Hal ini merupakan representatif dari pembaharuan pemikiran terhadap tujuan pemidanaan.

 Hukum pidana dewasa ini tidak hanya hadir sebagai legalitas penguasa dalam membentuk rumusan kejahatan, dan pelaksaan hukuman yang ber-orientasi hanya kepada pelaku, namun hukum pidana harus bisa menjamin perlindungan dan pemenuhan hak-hak korban sehingga sebisa mungkin memulihkan keadaan korban kepada keadaan semula.

Ada beberapa hal menarik yang terdapat di dalam UU-TPKS sendiri yaitu;

Pertama, dalam hal bentuk kekerasan seksual tidak hanya fisik, tetapi juga non-fisik;

Kedua, Tindak pidana kekerasan seksual berdasarkan undang-undang ini tidak dapat lagi dilakukannya penyelesaian dengan jalur damai, kecuali terhadap pelaku anak;

Ketiga, membentuk aparat penegak hukum yang berprespektif kepada korban untuk mencegah reviktimisasi.

Keempat, dalam hal pembuktian, barang bukti telah dikualifikasikan sebagai alat bukti dengan tujuan memudahkan aparat penegak hukum mengungkap kasus kekerasan seksual.

Kelima, mengupayakan sinergitas antara semua pihak, baik pemerintah pusat maupun daerah dalam penanganan kekerasan seksual.

Lalu bagaimana dengan faktanya sekarang?, sejak dibentuknya UU-TPKS dengan segudang harapan dari masyarakat dan pemerintah, dan sejak tulisan ini dibuat dalam hal penanganan kekerasan seksual masih saja terdapat permasalahan, yaitu; 

1).

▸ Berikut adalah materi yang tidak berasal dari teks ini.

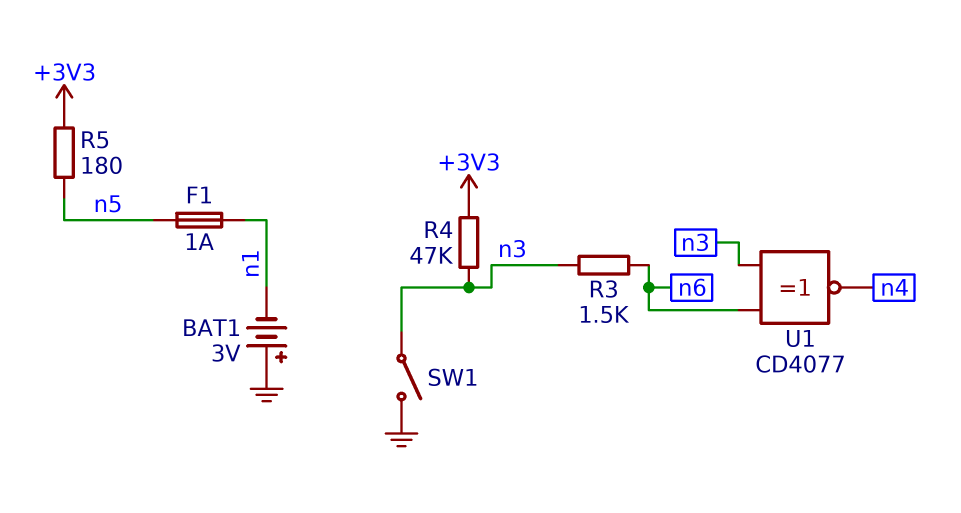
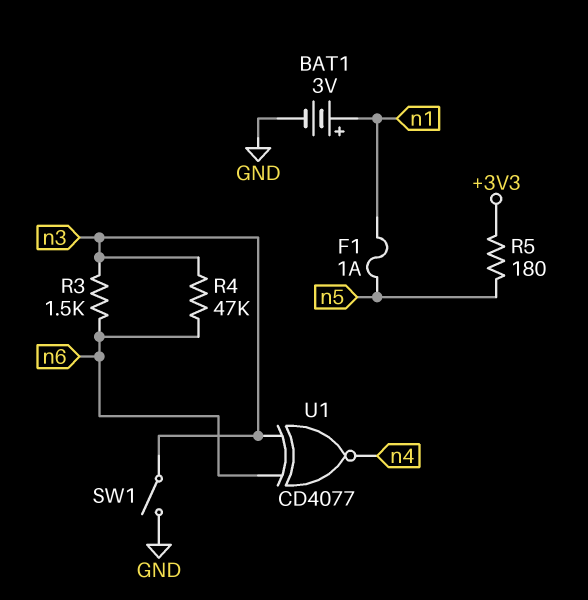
BAT1: 3V (plus GND, minus n1) -> 3V (plus n1, minus GND)
R4: 47k (+3V3, n3) -> 47k (n3, n6)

Permasalahan yang kerap dijumpai adalah mengenai penyelesaian kekerasan seksual itu sendiri/ dalam hal penegakan hukumnya.

UU-TPKS sendiri belum sepenuhnya dapat dilaksanakan mengingat peraturan pelaksana belum juga dibentuk. 

2). Dalam hal pembuktian, hukum positif di indonesia menetapkan minimal 2 alat bukti, sehingga polisi terkadang masih memiliki kesulitan dalam mencari dan menemukan alat bukti tindak pidana kekerasan seksual.

Ini disebabkan karena kekerasan seksual sendiri merupakan tindak pidana yang sangat tertutup, dan dilakukan ditempat-tempat yang sepi, sehingga kesulitan dalam mencari saksi. 

3). Korban kekerasan seksual juga terkadang tidak langsung melaporkan kekerasan yang ia alami, hal ini berkaitan dengan keadaan tertentu yang dialami korban, bisa saja adanya keadaan trauma, jiwa terguncang hebat, atau malu dan takut melakukan pelaporan kepada polisi.

Sehingga barang bukti dari kejadian tersebut menghilang.

4). Adanya representasi negatif dari masyarakat dan aparat penegak hukum yang terkadang merendahkan korban, bahkan cenderung menyalahkan korban atas peristiwa yang ia alami.